### To do
Down to the last line below, repeat the entries word for word and drop the pictures.

━━━ Dataset records

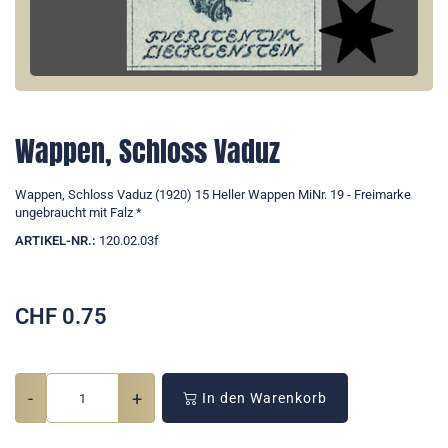
Wappen, Schloss Vaduz
Wappen, Schloss Vaduz (1920) 15 Heller Wappen MiNr. 19 - Freimarke
ungebraucht mit Falz *
ARTIKEL-NR.:
120.02.03f
CHF
0.75
-
+
In den Warenkorb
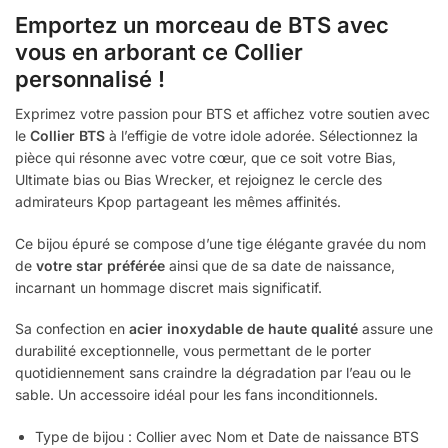
Emportez un morceau de BTS avec
vous en arborant ce Collier
personnalisé !
Exprimez votre passion pour BTS et affichez votre soutien avec
le
Collier BTS
à l’effigie de votre idole adorée. Sélectionnez la
pièce qui résonne avec votre cœur, que ce soit votre Bias,
Ultimate bias ou Bias Wrecker, et rejoignez le cercle des
admirateurs Kpop partageant les mêmes affinités.
Ce bijou épuré se compose d’une tige élégante gravée du nom
de
votre star préférée
ainsi que de sa date de naissance,
incarnant un hommage discret mais significatif.
Sa confection en
acier inoxydable de haute qualité
assure une
durabilité exceptionnelle, vous permettant de le porter
quotidiennement sans craindre la dégradation par l’eau ou le
sable. Un accessoire idéal pour les fans inconditionnels.
Type de bijou : Collier avec Nom et Date de naissance BTS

━━━━━━

### Answer box
Wappen, Schloss Vaduz
Wappen, Schloss Vaduz (1920) 15 Heller Wappen MiNr. 19 - Freimarke
ungebraucht mit Falz *
ARTIKEL-NR.:
120.02.03f
CHF
0.75
-
+
In den Warenkorb
Emportez un morceau de BTS avec
vous en arborant ce Collier
personnalisé !
Exprimez votre passion pour BTS et affichez votre soutien avec
le
Collier BTS
à l’effigie de votre idole adorée. Sélectionnez la
pièce qui résonne avec votre cœur, que ce soit votre Bias,
Ultimate bias ou Bias Wrecker, et rejoignez le cercle des
admirateurs Kpop partageant les mêmes affinités.
Ce bijou épuré se compose d’une tige élégante gravée du nom
de
votre star préférée
ainsi que de sa date de naissance,
incarnant un hommage discret mais significatif.
Sa confection en
acier inoxydable de haute qualité
assure une
durabilité exceptionnelle, vous permettant de le porter
quotidiennement sans craindre la dégradation par l’eau ou le
sable. Un accessoire idéal pour les fans inconditionnels.
Type de bijou : Collier avec Nom et Date de naissance BTS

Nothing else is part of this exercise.